EXCERPT PROVIDED:
____
Tables package for fast grouping and filtering?

I already use Julia for much of my simulation and model calibration work, but am considering using it for some of the more basic data preparation I do.

This work is primarly filtering, grouping, and applying time series joins to large tables of financial market data. I currently use kdb+/q, which is a highly refined in-memory database and query language.

I’ve started by looking at the popular DataFrames.jl package, which seems to support most of the features I would like, but a simple aggregation seems to take 6.7x times longer.

Am I doing something wrong? Should I try a different Tables package?

julia> n=10^7; t=DataFrame(x=rand(10^7), y=rand(Bool,10^7))
julia> @btime by($t, :y, :x => sum)
  147.204 ms (130 allocations: 356.89 MiB)
2×2 DataFrame
│ Row │ y    │ x_sum     │ 
│     │ Bool │ Float64   │
├─────┼──────┼───────────┤
│ 1   │ 1    │ 2.49808e6 │
│ 2   │ 0    │ 2.50187e6 │

(I’m using a nightly Julia started with --optimize=3 --inline=yes --check-bounds=no --math-mode=fast)

q)n:prd 7#10; t:([]x:n?1f; y:n?0b)
q)\ts select sum x by y from t
22 134218464

kdb+/q is also using 64bit floats and the timing results with units are 22ms and 134MB of allocations.

1 Like

RCall + data.table

1 Like

If I wanted to go that route, I’d just call kdb+/q from julia. I used R’s data.table many years ago before I moved to kdb+/q. I’d rather not go back. :wink:

The main reason I’d like to write everything in Julia is the simplicity of having everything in one language, espeically for running functions in parallel. I’d imagine using RCall isn’t compatibile with Julia’s multithreading.

https://github.com/xiaodaigh/FastGroupBy.jl

1 Like

That’s an improvement, but at 75ms, it’s still 3.4x slower.

1 Like

just curious. could you benchmark kdb+/q against data.table?

It’s been a while, so there may be a faster way:

> library(data.table)
data.table 1.12.6 using 4 threads (see ?getDTthreads).  Latest news: r-datatable.com
> n=10^7; t=data.table(x=runif(n),y=runif(n)>0.5)
> system.time(t[,sum(x),by=y])
   user  system elapsed
  0.532   0.084   0.161
> setDTthreads(1)
> system.time(t[,sum(x),by=y])
   user  system elapsed
  0.203   0.050   0.252

could you change by to keyby in your data.table example?

1 Like

Same results +/- 5 ms.

kdb+ really fast

Wins what? The results are:

R data.table 1-thread:  252 ms
R data.table 4-threads: 161 ms
Julia DataFrames:       147 ms
Julia FastGroupBy:       75 ms
kdb+/q:                  22 ms

@xiaodai, maybe this is a new benchmark for you to use in the pursuit of a faster groupby?

3 Likes

Are you able to test it out on a large example? Or you need to do these small group by millions of times? If u only need it 20times then I consider the gap to be in the “who cares” range. But it’s interesting to see what can done to match it though. Can kdb/q support strings? y is a boolean so I think you can use one of the internal functions of FastGroupBy to make it faster. I will look at it when I get home.
____
DATA EXTRACTS:

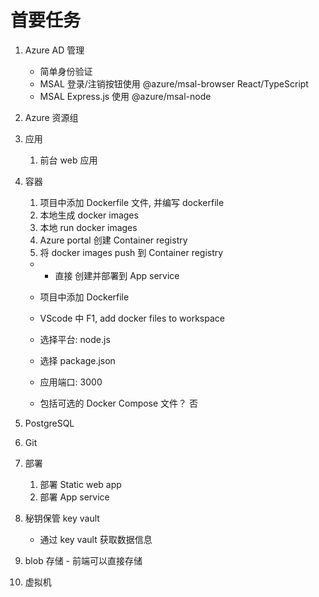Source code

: # 首要任务

1. Azure AD 管理
    - 简单身份验证
    - MSAL 登录/注销按钮使用 @azure/msal-browser React/TypeScript
    - MSAL Express.js 使用 @azure/msal-node
2. Azure 资源组
3. 应用
    1. 前台 web 应用
4. 容器

    1. 项目中添加 Dockerfile 文件, 并编写 dockerfile
    2. 本地生成 docker images
    3. 本地 run docker images
    4. Azure portal 创建 Container registry
    5. 将 docker images push 到 Container registry

    -   - 直接 创建并部署到 App service

    - 项目中添加 Dockerfile
    - VScode 中 F1, add docker files to workspace
    - 选择平台: node.js
    - 选择 package.json
    - 应用端口: 3000
    - 包括可选的 Docker Compose 文件？ 否

5. PostgreSQL
6. Git
7. 部署
    1. 部署 Static web app
    2. 部署 App service
8. 秘钥保管 key vault
    - 通过 key vault 获取数据信息
9. blob 存储 - 前端可以直接存储
10. 虚拟机
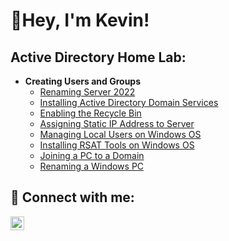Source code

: <h1>👋Hey, I'm Kevin!</h1>

<h2>Active Directory Home Lab:</h2>

- <b>Creating Users and Groups</b>
  - [Renaming Server 2022](https://github.com/Kevin-ex/Active-Directory-Home-Lab/blob/main/README.md)
  - [Installing Active Directory Domain Services](https://github.com/Kevin-ex/Active-Directory-Home-Lab/blob/main/README.md)
  - [Enabling the Recycle Bin](https://github.com/Kevin-ex/Active-Directory-Home-Lab-Enabling-the-Recycle-Bin/blob/main/README.md)
  - [Assigning Static IP Address to Server](https://github.com/Kevin-ex/Assigning-Static-IP-to-Windows-Server/blob/main/README.md)
  - [Managing Local Users on Windows OS](https://github.com/Kevin-ex/Enabling-the-Admin-Account-on-a-Windows-OS/blob/main/README.md)
  - [Installing RSAT Tools on Windows OS](https://github.com/Kevin-ex/How-to-Install-RSAT-Tools/blob/main/README.md)
  - [Joining a PC to a Domain](https://github.com/Kevin-ex/Joining-a-PC-to-a-Domain)
  - [Renaming a Windows PC](https://github.com/Kevin-ex/Renaming-a-PC/blob/main/README.md)


<h2> 🤳 Connect with me:</h2>

[<img align="left" alt="JoshMadakor | LinkedIn" width="22px" src="https://cdn.jsdelivr.net/npm/simple-icons@v3/icons/linkedin.svg" />][linkedin]


[linkedin]: www.linkedin.com/in/kevinromero7327

<!--
**Kevin-ex/Kevin-ex** is a ✨ _special_ ✨ repository because its `README.md` (this file) appears on your GitHub profile.

Here are some ideas to get you started:

- 🔭 I’m currently working on ...
- 🌱 I’m currently learning ...
- 👯 I’m looking to collaborate on ...
- 🤔 I’m looking for help with ...
- 💬 Ask me about ...
- 📫 How to reach me: ...
- 😄 Pronouns: ...
- ⚡ Fun fact: ...
-->
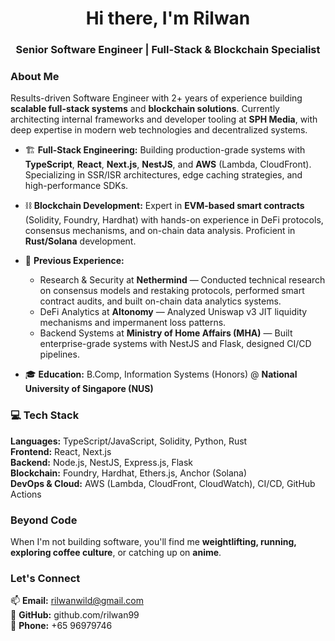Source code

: <h1 align="center">Hi there, I'm Rilwan</h1>
<h3 align="center">Senior Software Engineer | Full-Stack & Blockchain Specialist</h3>

### About Me

Results-driven Software Engineer with 2+ years of experience building **scalable full-stack systems** and **blockchain solutions**. Currently architecting internal frameworks and developer tooling at **SPH Media**, with deep expertise in modern web technologies and decentralized systems.

- 🏗️ **Full-Stack Engineering:** Building production-grade systems with **TypeScript**, **React**, **Next.js**, **NestJS**, and **AWS** (Lambda, CloudFront). Specializing in SSR/ISR architectures, edge caching strategies, and high-performance SDKs.

- ⛓️ **Blockchain Development:** Expert in **EVM-based smart contracts** (Solidity, Foundry, Hardhat) with hands-on experience in DeFi protocols, consensus mechanisms, and on-chain data analysis. Proficient in **Rust/Solana** development.

- 🔬 **Previous Experience:**
  - Research & Security at **Nethermind** — Conducted technical research on consensus models and restaking protocols, performed smart contract audits, and built on-chain data analytics systems.
  - DeFi Analytics at **Altonomy** — Analyzed Uniswap v3 JIT liquidity mechanisms and impermanent loss patterns.
  - Backend Systems at **Ministry of Home Affairs (MHA)** — Built enterprise-grade systems with NestJS and Flask, designed CI/CD pipelines.

- 🎓 **Education:** B.Comp, Information Systems (Honors) @ **National University of Singapore (NUS)**

### 💻 Tech Stack

**Languages:** TypeScript/JavaScript, Solidity, Python, Rust  
**Frontend:** React, Next.js  
**Backend:** Node.js, NestJS, Express.js, Flask  
**Blockchain:** Foundry, Hardhat, Ethers.js, Anchor (Solana)  
**DevOps & Cloud:** AWS (Lambda, CloudFront, CloudWatch), CI/CD, GitHub Actions  

### Beyond Code

When I'm not building software, you'll find me **weightlifting, running, exploring coffee culture**, or catching up on **anime**.

### Let's Connect

📫 **Email:** rilwanwild@gmail.com  
💼 **GitHub:** github.com/rilwan99  
📱 **Phone:** +65 96979746

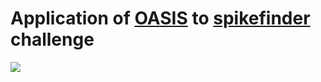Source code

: # Application of [OASIS](https://github.com/j-friedrich/OASIS) to [spikefinder](http://spikefinder.codeneuro.org/) challenge
<a href='https://travis-ci.org/j-friedrich/spikefinder_submission'><img src='https://secure.travis-ci.org/j-friedrich/spikefinder_submission.png?branch=master'></a>
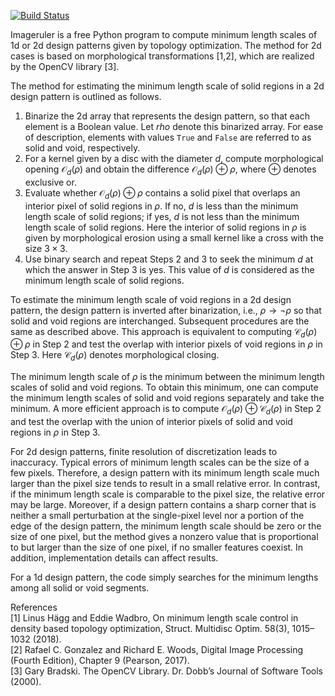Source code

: 
[![Build Status](https://github.com/NanoComp/imageruler/workflows/CI/badge.svg)](https://github.com/NanoComp/imageruler/actions)

Imageruler is a free Python program to compute minimum length scales of 1d or 2d design patterns given by topology optimization. The method for 2d cases is based on morphological transformations [1,2], which are realized by the OpenCV library [3].

The method for estimating the minimum length scale of solid regions in a 2d design pattern is outlined as follows.
1. Binarize the 2d array that represents the design pattern, so that each element is a Boolean value. Let $rho$ denote this binarized array. For ease of description, elements with values `True` and `False` are referred to as solid and void, respectively.
2. For a kernel given by a disc with the diameter $d$, compute morphological opening $\mathcal{O}_d(\rho)$ and obtain the difference $\mathcal{O}_d(\rho) \oplus \rho$, where $\oplus$ denotes exclusive or.
3. Evaluate whether $\mathcal{O}_d(\rho) \oplus \rho$ contains a solid pixel that overlaps an interior pixel of solid regions in $\rho$. If no, $d$ is less than the minimum length scale of solid regions; if yes, $d$ is not less than the minimum length scale of solid regions. Here the interior of solid regions in $\rho$ is given by morphological erosion using a small kernel like a cross with the size $3\times3$.
4. Use binary search and repeat Steps 2 and 3 to seek the minimum $d$ at which the answer in Step 3 is yes. This value of $d$ is considered as the minimum length scale of solid regions.

To estimate the minimum length scale of void regions in a 2d design pattern, the design pattern is inverted after binarization, i.e., $\rho \rightarrow \neg \rho$ so that solid and void regions are interchanged. Subsequent procedures are the same as described above. This approach is equivalent to computing $\mathcal{C}_d(\rho) \oplus \rho$ in Step 2 and test the overlap with interior pixels of void regions in $\rho$ in Step 3. Here $\mathcal{C}_d(\rho)$ denotes morphological closing.

The minimum length scale of $\rho$ is the minimum between the minimum length scales of solid and void regions. To obtain this minimum, one can compute the minimum length scales of solid and void regions separately and take the minimum. A more efficient approach is to compute $\mathcal{O}_d(\rho) \oplus \mathcal{C}_d(\rho)$ in Step 2 and test the overlap with the union of interior pixels of solid and void regions in $\rho$ in Step 3.

For 2d design patterns, finite resolution of discretization leads to inaccuracy. Typical errors of minimum length scales can be the size of a few pixels. Therefore, a design pattern with its minimum length scale much larger than the pixel size tends to result in a small relative error. In contrast, if the minimum length scale is comparable to the pixel size, the relative error may be large. Moreover, if a design pattern contains a sharp corner that is neither a small perturbation at the single-pixel level nor a portion of the edge of the design pattern, the minimum length scale should be zero or the size of one pixel, but the method gives a nonzero value that is proportional to but larger than the size of one pixel, if no smaller features coexist. In addition, implementation details can affect results.

For a 1d design pattern, the code simply searches for the minimum lengths among all solid or void segments.

References  
[1] Linus Hägg and Eddie Wadbro, On minimum length scale control in density based topology optimization, Struct. Multidisc Optim. 58(3), 1015–1032 (2018).  
[2] Rafael C. Gonzalez and Richard E. Woods, Digital Image Processing (Fourth Edition), Chapter 9 (Pearson, 2017).  
[3] Gary Bradski. The OpenCV Library. Dr. Dobb’s Journal of Software Tools (2000).
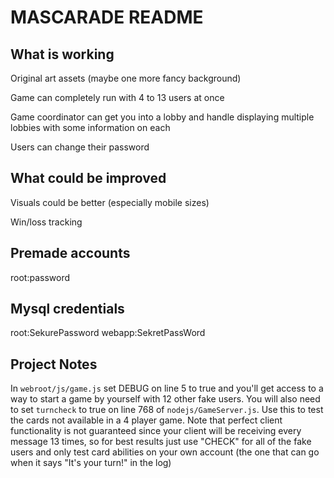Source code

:MASCARADE README
================

What is working
---------------

Original art assets (maybe one more fancy background)

Game can completely run with 4 to 13 users at once

Game coordinator can get you into a lobby and handle displaying multiple lobbies with some information on each

Users can change their password

What could be improved
----------------------

Visuals could be better (especially mobile sizes)

Win/loss tracking


Premade accounts
----------------

root:password

Mysql credentials
-----------------

root:SekurePassword
webapp:SekretPassWord

Project Notes
-------------

In `webroot/js/game.js` set DEBUG on line 5 to true and you'll get access to a way to start a game by yourself with 12 other fake users. You will also need to set `turncheck` to true on line 768 of `nodejs/GameServer.js`. Use this to test the cards not available in a 4 player game. Note that perfect client functionality is not guaranteed since your client will be receiving every message 13 times, so for best results just use "CHECK" for all of the fake users and only test card abilities on your own account (the one that can go when it says "It's your turn!" in the log)

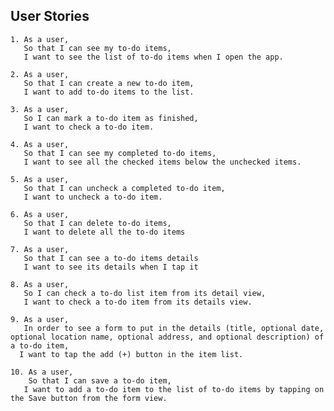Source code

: User Stories
------------


`1. As a user,`  
`   So that I can see my to-do items,`  
`   I want to see the list of to-do items when I open the app.`  

`2. As a user,`  
`   So that I can create a new to-do item,`  
`   I want to add to-do items to the list.`  

`3. As a user,`  
`   So I can mark a to-do item as finished,`  
`   I want to check a to-do item.`

`4. As a user,`  
`   So that I can see my completed to-do items,`  
`   I want to see all the checked items below the unchecked items.`  

`5. As a user,`  
`   So that I can uncheck a completed to-do item,`  
`   I want to uncheck a to-do item.`  

`6. As a user, `  
`   So that I can delete to-do items,`  
`   I want to delete all the to-do items`  

`7. As a user,`  
`   So that I can see a to-do items details`   
`   I want to see its details when I tap it`

`8. As a user,`  
`   So I can check a to-do list item from its detail view,`  
`   I want to check a to-do item from its details view.`

`9. As a user, `  
`   In order to see a form to put in the details (title, optional date, optional location name, optional address, and optional description) of a to-do item,`  
`   I want to tap the add (+) button in the item list. `  

`10. As a user, `  
`    So that I can save a to-do item,`  
`    I want to add a to-do item to the list of to-do items by tapping on the Save button from the form view. `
____
EXERCISE TASKS:
1) Repeat a passage from the thread on fast grouping in Julia, starting at "RCall + data.table" and ending at "with Julia’s multithreading.".
2) Continue the thread on fast grouping in Julia, picking up right after its last sentence.
You won't need the records for any of this.

EXPECTED RESULTS:
1)
RCall + data.table

1 Like

If I wanted to go that route, I’d just call kdb+/q from julia. I used R’s data.table many years ago before I moved to kdb+/q. I’d rather not go back. :wink:

The main reason I’d like to write everything in Julia is the simplicity of having everything in one language, espeically for running functions in parallel. I’d imagine using RCall isn’t compatibile with Julia’s multithreading.

2)
With n=10^9:

Julia DataFrames:  13.57 seconds
Julia FastGroupBy:  7.48 seconds
kdb+/q:             2.30 seconds

You’re right that in this trivial example I don’t care about performance. A more realistic example where things get slow, even in kdb+/q, is a rolling time window join by symbol between two tables while applying custom aggregation functions to multiple columns.

kdb+/q does support strings, as well as symbols (enumerated strings):

1 Like

How slow is it compared to data.table::foverlaps?

@robsmith11

fgroupreduce(by::Vector{Bool}, x::Vector{S}) where {T, S} = begin
    @inbounds for (b, x1) in zip(by, x)
        x[b + 1] += x1
    end
end

@time fgroupreduce(t[!, :y], t[!, :x])

This is the fastest way to do the group_by in Julia. Which is a groupreduce. I was in the process of implementing this in FastGroupBy.jl` before I got side tracked by other projects. I might prioritise these feature if u want to use them.

5 Likes

Currently DataFrames doesn’t have an optimized method for Bool grouping keys, nor for integers unfortunately. But you can try converting it to PooledArray or CategoricalArray and it should be quite faster. I’m still planning to improve this by avoiding some unnecessary computations when you just want to compute the sum.

4 Likes

Wow, that is indeed faster. 11.6 ms and 0 allocations for n=10^7, twice as fast as kdb+/q!

I don’t have a specific need for this feature, but good to know that Julia can compete with kdb+/q’s black magic.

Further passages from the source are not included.